# Records supplied
- - -
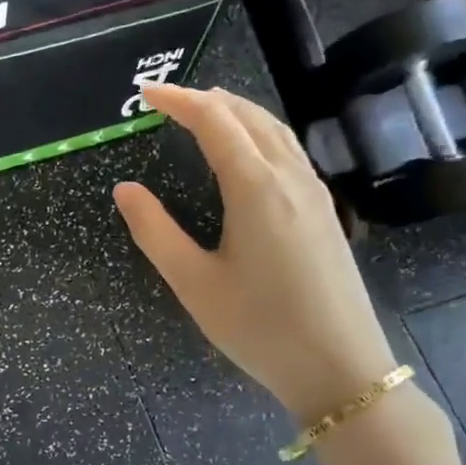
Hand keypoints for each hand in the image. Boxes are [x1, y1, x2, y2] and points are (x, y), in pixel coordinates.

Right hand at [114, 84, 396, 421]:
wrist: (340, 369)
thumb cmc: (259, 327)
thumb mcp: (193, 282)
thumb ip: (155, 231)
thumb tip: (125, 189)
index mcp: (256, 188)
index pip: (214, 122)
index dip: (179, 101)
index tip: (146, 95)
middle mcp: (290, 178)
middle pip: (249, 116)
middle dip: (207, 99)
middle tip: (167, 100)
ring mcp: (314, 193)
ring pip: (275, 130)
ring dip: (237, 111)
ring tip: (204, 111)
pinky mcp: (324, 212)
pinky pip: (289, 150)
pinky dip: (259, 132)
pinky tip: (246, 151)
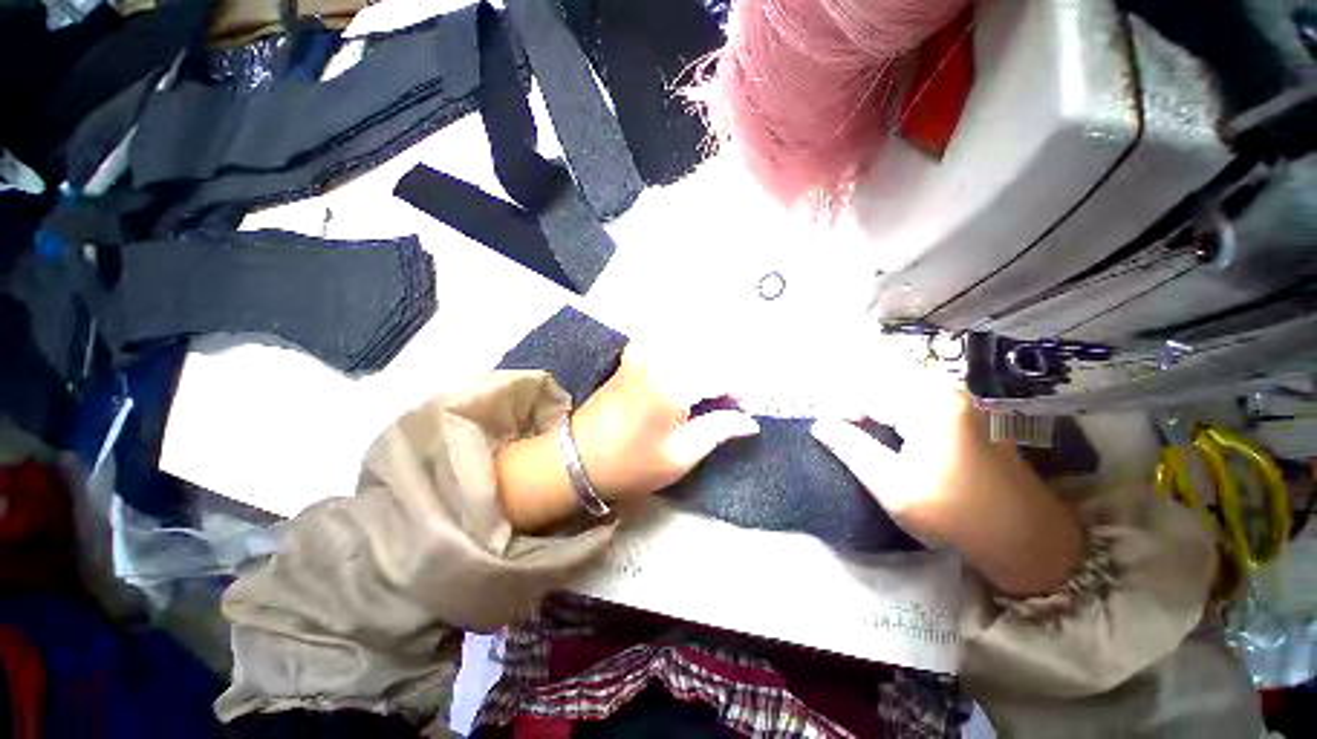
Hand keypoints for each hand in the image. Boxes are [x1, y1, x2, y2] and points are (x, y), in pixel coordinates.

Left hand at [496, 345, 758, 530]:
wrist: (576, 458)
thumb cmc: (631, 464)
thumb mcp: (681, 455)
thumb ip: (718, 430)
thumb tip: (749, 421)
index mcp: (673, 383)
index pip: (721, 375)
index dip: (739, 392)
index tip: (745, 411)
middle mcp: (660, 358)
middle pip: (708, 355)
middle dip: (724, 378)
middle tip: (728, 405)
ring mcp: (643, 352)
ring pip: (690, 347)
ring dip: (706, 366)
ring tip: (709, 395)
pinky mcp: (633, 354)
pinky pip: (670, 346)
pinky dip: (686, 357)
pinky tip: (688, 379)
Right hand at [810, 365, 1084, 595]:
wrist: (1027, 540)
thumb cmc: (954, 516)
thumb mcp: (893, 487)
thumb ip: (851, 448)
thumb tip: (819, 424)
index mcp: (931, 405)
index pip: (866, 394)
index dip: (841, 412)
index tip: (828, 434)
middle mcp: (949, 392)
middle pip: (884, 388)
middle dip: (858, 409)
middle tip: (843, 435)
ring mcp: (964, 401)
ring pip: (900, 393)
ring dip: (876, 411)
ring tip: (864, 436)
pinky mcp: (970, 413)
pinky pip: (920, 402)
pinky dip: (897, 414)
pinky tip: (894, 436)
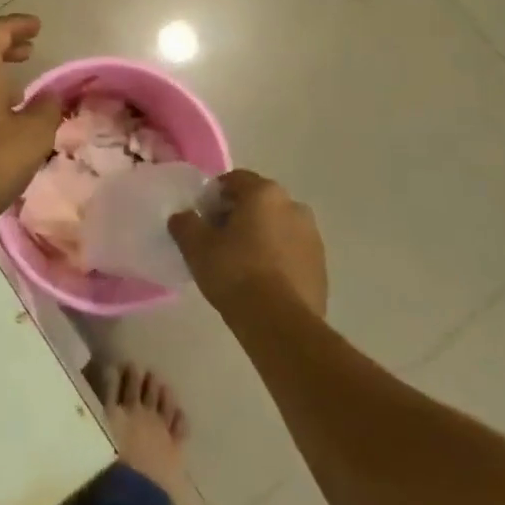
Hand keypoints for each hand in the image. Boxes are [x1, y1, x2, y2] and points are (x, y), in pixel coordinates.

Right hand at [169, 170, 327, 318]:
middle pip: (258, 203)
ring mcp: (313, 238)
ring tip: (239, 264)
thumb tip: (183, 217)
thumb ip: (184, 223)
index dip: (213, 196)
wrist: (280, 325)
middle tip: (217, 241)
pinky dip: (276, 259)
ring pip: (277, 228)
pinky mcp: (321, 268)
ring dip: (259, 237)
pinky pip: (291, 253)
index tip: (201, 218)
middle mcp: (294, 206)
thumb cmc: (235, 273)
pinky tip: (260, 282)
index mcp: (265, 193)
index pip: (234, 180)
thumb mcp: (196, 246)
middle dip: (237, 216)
- - -
Give all the lines above again, character for character, without pictures.

Hand keypoints for each hand in the image. Boxes are [x1, y1, x2, y2] and points are (x, y), in pixel coordinates.

Right hand at [114, 84, 396, 421]:
wrist: (340, 369)
thumb cmc: (259, 327)
thumb mcp: (193, 282)
thumb ip: (155, 231)
thumb tip: (125, 189)
index mcp: (256, 188)
index pip: (214, 122)
index dip: (179, 101)
index tip: (146, 95)
middle mcp: (290, 178)
middle pip: (249, 116)
middle dip: (207, 99)
middle tip: (167, 100)
ring mcp: (314, 193)
ring pip: (275, 130)
ring dip: (237, 111)
ring tip: (204, 111)
pinky mcp: (324, 212)
pinky pip: (289, 150)
pinky dip: (259, 132)
pinky tip: (246, 151)
Hand keypoints for each hand in the image. Boxes are [x1, y1, x2, y2] and points are (x, y), in pixel coordinates.

Left hand at [496, 345, 758, 530]:
wrist: (576, 458)
thumb cmc: (631, 464)
thumb mcp: (681, 455)
thumb ip: (718, 430)
thumb tip: (749, 421)
index mcp: (673, 383)
index pip: (721, 375)
index dip: (739, 392)
index tip: (745, 411)
middle mcp: (660, 358)
middle pip: (708, 355)
middle dip: (724, 378)
middle tip: (728, 405)
ring mcp: (643, 352)
ring pip: (690, 347)
ring dip: (706, 366)
ring tip: (709, 395)
pinky mcp: (633, 354)
pinky pip: (670, 346)
pinky dip: (686, 357)
pinky tip: (688, 379)
Right hand at [810, 365, 1084, 595]:
wrist: (1027, 540)
thumb cmc: (954, 516)
thumb mcp: (893, 487)
thumb ip: (851, 448)
thumb tip: (819, 424)
index mcp: (931, 405)
index pip: (866, 394)
index dip: (841, 412)
index tip: (828, 434)
middle mcp: (949, 392)
middle pip: (884, 388)
middle dip: (858, 409)
middle tip: (843, 435)
ring mcp: (964, 401)
ring pip: (900, 393)
ring dip: (876, 411)
ring tip: (864, 436)
pinky mcp: (970, 413)
pinky pip: (920, 402)
pinky dip: (897, 414)
pinky tip: (894, 436)
Hand keypoints for each hand in the image. Boxes are [x1, y1, x2, y2] and points are (x, y), in pixel coordinates.

Right hand at [169, 170, 327, 318]:
middle pip: (258, 203)
ring mcp: (313, 238)
ring tip: (239, 264)
thumb tip: (183, 217)
thumb ip: (184, 223)
index dip: (213, 196)
wrist: (280, 325)
middle tip: (217, 241)
pinky dip: (276, 259)
ring pip: (277, 228)
pinky mcp: (321, 268)
ring dip: (259, 237)
pinky pip: (291, 253)
index tip: (201, 218)
middle mcp: (294, 206)
thumb cmc: (235, 273)
pinky tip: (260, 282)
index mcp: (265, 193)
index pip: (234, 180)
thumb mcp: (196, 246)
middle dip: (237, 216)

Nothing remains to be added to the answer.